To Live In God & To Live Out God

  So, this little light of mine (and ours), we will let it shine God's love by removing the fetters to expose the loving quality of being deep inside us that connects with God and seeks to express God's love in the world. To live in God is to be open to the numinous and to be present to the full glory of life: “With passion pray./ With passion make love./ With passion eat and drink and dance and play./ Why look like a dead fish/ in this ocean of God?” (Rumi, With Passion) To live in God may involve a practice of prayer, devotion, contemplation, mediation, mysticism, or sacramental awareness. To live in God is to be immersed in God's love and to love God intentionally, through the barren times, through the challenges, through the dark nights, through the fields of stone, until we once again experience in our time God's eternal loving embrace.
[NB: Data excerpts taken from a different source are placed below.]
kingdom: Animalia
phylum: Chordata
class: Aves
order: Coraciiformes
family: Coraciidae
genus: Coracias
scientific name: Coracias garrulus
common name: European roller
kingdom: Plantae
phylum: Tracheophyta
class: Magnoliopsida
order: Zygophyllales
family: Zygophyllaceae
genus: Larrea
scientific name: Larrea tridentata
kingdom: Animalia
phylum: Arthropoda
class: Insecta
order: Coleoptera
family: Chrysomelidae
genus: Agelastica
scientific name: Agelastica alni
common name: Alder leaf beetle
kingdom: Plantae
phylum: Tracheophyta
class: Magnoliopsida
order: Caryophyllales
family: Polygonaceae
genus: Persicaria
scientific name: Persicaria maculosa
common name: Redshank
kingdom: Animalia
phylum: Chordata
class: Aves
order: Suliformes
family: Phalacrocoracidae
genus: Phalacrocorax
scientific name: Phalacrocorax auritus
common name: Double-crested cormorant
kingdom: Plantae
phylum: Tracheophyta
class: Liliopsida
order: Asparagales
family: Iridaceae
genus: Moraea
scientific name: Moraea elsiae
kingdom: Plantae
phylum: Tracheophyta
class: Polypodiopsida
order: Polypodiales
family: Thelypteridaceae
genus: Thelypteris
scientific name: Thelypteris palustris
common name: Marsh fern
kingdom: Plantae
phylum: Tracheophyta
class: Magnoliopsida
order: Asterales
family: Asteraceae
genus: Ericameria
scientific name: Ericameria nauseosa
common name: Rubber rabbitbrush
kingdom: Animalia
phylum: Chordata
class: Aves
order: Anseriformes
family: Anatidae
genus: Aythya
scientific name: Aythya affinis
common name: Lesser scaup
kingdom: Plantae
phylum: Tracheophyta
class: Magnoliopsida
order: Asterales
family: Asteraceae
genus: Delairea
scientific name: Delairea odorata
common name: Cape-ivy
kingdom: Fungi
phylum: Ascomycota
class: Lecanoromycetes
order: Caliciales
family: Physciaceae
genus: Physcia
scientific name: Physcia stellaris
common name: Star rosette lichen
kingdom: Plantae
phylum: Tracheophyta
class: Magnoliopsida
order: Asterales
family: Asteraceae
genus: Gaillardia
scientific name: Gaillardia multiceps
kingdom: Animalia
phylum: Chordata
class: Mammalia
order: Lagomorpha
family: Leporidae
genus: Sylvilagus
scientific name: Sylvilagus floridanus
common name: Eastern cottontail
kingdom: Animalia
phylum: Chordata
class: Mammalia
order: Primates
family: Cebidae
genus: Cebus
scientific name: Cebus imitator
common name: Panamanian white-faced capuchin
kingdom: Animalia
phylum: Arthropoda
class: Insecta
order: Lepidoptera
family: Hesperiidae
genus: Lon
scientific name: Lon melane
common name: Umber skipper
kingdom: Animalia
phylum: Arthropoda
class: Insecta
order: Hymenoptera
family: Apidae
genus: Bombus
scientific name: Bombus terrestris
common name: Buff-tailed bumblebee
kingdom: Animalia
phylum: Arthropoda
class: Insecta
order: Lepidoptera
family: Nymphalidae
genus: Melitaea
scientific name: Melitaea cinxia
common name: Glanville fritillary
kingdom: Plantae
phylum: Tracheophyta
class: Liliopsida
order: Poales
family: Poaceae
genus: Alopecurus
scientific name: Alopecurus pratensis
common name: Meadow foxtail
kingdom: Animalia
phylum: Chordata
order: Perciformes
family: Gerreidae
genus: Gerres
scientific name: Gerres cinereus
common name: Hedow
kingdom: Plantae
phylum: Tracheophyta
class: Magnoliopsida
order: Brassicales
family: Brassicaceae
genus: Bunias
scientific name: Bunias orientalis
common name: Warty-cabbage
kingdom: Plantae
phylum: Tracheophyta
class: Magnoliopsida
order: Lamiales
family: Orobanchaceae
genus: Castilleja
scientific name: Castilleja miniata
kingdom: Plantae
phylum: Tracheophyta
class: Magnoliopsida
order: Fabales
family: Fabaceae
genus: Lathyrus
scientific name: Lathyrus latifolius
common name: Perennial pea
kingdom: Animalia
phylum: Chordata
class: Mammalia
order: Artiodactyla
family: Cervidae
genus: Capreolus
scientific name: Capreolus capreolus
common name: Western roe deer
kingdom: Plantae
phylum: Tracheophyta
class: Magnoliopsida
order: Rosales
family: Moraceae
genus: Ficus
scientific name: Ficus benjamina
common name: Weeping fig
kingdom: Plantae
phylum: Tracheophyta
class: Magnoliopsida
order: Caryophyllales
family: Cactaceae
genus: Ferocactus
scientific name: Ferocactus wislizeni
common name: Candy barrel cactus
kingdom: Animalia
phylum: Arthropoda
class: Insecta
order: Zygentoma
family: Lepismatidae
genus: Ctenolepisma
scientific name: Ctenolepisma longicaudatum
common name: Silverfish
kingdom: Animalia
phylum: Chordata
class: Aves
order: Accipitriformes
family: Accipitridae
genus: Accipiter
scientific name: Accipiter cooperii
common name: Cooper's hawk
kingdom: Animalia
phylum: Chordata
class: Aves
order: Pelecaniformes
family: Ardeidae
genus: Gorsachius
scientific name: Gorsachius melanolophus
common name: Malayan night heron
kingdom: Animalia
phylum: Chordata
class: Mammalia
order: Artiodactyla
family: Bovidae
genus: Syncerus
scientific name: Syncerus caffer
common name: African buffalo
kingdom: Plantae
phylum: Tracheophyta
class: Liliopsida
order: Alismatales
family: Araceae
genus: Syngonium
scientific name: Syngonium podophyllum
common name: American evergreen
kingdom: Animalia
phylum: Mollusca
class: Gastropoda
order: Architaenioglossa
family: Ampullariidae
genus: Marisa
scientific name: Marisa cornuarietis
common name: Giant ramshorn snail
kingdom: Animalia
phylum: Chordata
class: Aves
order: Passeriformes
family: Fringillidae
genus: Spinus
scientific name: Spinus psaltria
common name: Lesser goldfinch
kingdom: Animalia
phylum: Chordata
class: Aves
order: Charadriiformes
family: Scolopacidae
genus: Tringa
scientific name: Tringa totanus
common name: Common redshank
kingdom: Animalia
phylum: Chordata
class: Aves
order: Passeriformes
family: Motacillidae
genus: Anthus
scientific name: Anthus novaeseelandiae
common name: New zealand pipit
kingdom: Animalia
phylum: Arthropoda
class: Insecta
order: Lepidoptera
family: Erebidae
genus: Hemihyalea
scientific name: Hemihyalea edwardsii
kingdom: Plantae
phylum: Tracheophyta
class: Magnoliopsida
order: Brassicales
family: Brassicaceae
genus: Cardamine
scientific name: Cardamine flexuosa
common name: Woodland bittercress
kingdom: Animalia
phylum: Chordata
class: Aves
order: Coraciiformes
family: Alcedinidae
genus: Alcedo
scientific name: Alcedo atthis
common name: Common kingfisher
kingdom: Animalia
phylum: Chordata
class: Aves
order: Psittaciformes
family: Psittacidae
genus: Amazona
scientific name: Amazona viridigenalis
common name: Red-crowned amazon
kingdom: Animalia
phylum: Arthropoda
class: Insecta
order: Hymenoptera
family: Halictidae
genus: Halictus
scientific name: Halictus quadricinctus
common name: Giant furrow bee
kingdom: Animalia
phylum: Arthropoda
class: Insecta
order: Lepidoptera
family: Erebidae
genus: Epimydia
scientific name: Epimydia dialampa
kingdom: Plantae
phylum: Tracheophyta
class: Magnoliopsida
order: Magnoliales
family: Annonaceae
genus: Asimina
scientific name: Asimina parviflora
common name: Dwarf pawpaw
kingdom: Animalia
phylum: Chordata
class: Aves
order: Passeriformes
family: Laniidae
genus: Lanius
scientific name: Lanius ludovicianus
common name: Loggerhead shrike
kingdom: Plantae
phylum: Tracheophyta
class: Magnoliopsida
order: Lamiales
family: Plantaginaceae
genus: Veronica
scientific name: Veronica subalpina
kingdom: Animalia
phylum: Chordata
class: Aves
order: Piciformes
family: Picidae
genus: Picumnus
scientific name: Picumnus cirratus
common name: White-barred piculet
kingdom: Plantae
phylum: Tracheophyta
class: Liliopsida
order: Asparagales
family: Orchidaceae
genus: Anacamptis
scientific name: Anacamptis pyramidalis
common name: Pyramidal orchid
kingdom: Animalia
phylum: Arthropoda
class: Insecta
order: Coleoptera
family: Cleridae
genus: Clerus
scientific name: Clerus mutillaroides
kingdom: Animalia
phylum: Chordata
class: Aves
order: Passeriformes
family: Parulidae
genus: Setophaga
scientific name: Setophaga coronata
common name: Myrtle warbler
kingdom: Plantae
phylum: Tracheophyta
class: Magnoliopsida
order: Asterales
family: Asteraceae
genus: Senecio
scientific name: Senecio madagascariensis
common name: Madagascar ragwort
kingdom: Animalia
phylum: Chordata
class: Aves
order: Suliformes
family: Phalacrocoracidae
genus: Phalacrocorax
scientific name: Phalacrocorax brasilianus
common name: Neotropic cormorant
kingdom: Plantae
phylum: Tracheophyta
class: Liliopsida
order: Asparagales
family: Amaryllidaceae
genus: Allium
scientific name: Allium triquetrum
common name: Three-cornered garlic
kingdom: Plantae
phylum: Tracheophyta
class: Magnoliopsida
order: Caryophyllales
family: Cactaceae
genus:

To live out God is to participate in actively sharing God's love with the world. It is not enough to experience mystical moments of merged consciousness. These moments fill us with love that must be shared to be actualized. We are the dialogue between God and the world that makes God's love concrete. Being + Doing = Becoming. First, we elevate our quality of being through living in relationship with God, then we act on God's love among the people and creation in our midst, and in so doing we create God's Kingdom of love.